Catherine Deveny

Catherine Deveny

Bio: Catherine Deveny is a writer, comedian, columnist and the mother of children in public schools.

How I Am Going To Save A Million Bucks Without Even Trying

Remember those How Much Is Your House Worth headlines? They were big weren't they? We won't be seeing those for a while. How much do you reckon your house is worth these days? I'll bet you a tank of petrol it's worth less than two chocolate bars for three dollars. People loved those How Much Is Your House Worth lists because they could open the newspaper and feel as if they'd made money by doing stuff all.

I've just done some quick sums and I'm up $676,600 minimum. No private school fees, no private health insurance and no wedding. Three kids at a private school for six years ($540,000 that's just the basic fees excluding building funds, uniforms, balaclavas etc). One wedding ($40,000 is the average price). And basic private family health insurance until the last kid reaches 18 years old ($96,600). That's not counting the cover before the babies were born or the out of pocket expenses for any private health treatments or private health care after the kiddies leave home. Which I hear they don't do these days. Stuff em. They can keep sharing a room and sleep in bunks until they do.

The look on their faces when I tell people who send their kids to privates school this? Priceless.

That amount is net, not gross. Before tax I could be saving closer to a million bucks. All by doing stuff all. Bonus! I'm a financial genius

People are being sacked left, right and centre, the economy's on life support and if it weren't for Father Kev and his $1000 a head per child stocking filler the kiddies would be waking up on Christmas Day to hessian bags full of phlegm. What a breath of fresh air it is to have something other than gloom and doom in the paper. Private school fees are going up. Fantastic. About bloody time. Double them I say. Other things on my wish list? Shoot on sight laws for people who use leaf blowers, more fat chicks on telly and spot checks to locate people whose remote controls out number the books they own without pictures. I'd be open to re education camps where necessary.

Back to private schools and why I'm rapt the fees are going up. A survey of calls to the Sensis 1234 directory service from May to October showed that requests for state schools are up 372 per cent. Yippee! More kids at state schools. More funding, better schools and happier parents because they're not slaving their guts out to pay for a school with a blazer to impress their friends and compete with their adult siblings. Happier kids because they don't have to be on a train at 7.15 and because their parents aren't as stressed out. Hooray for the financial crisis

Just so we're clear this page is called opinion and my opinion is private schools should not receive any government funding.

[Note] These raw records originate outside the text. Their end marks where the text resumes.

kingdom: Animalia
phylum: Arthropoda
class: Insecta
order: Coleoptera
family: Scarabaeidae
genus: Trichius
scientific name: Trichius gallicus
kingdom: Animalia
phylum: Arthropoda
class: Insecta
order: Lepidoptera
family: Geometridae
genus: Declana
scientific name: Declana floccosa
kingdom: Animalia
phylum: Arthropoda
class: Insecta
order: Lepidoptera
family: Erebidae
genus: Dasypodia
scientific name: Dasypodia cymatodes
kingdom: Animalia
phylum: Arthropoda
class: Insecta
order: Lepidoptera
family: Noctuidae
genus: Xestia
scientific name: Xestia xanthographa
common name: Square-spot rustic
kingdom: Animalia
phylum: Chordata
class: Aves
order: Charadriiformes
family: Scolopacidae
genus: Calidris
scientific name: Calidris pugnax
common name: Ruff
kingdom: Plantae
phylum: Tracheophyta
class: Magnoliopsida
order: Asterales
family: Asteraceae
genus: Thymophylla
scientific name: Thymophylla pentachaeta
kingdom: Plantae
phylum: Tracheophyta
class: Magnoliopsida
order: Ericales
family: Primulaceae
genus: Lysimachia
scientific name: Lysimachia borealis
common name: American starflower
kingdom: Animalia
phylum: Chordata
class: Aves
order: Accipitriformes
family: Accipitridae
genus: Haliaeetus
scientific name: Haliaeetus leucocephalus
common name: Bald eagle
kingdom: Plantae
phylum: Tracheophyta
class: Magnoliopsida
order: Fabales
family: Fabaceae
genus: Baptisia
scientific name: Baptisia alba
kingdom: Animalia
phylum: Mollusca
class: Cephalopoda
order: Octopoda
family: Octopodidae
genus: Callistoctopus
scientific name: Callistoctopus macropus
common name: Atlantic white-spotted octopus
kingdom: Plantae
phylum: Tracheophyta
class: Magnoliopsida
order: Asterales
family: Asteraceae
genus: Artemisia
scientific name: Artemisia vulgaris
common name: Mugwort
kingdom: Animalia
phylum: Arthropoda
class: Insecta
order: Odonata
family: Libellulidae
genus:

If people want to send their kids to a school that is a social, single gender and/or religious ghetto in attempt for them to meet the "right" people, keep away from the "wrong" people, live out the dreams of their parents or continue some unbroken line of inherited bigotry they should pay for it themselves. Every. Single. Cent. The government reckons it's supporting choice. Funding private schools encourages, finances and promotes intolerance, inequity and social aparthied.

The more expensive private schools are the more people will come back to government schools. Jack up those prices. Get the kids back to the local and find out that it's about what's best for kids and not about having something for your kid that you consider better than what everyone else's kid has. "Oh yes, Kenneth goes to Up Your Grammar. It costs $5000 more than the school you send your kids to. Oh yes, I know what they all cost. Not only does that prove we love our child more than you love yours but it also proves we're richer than you and therefore better. And you know what the best thing about our school is? No poor people."

Education is the whole society's responsibility because we're a society and the outcome of education effects us all. It's wrong and unfair for any child to have a better financially resourced school than another. It's wrong and unfair for some teachers to work in better conditions than others. Lucky for the 70 % of us who send our children to public schools we understand that a school is not their education. And that diversity in the classroom, excellent government funded education and well-rounded kids are the key to a clever country, a tolerant community and a modern society. And saving a million bucks.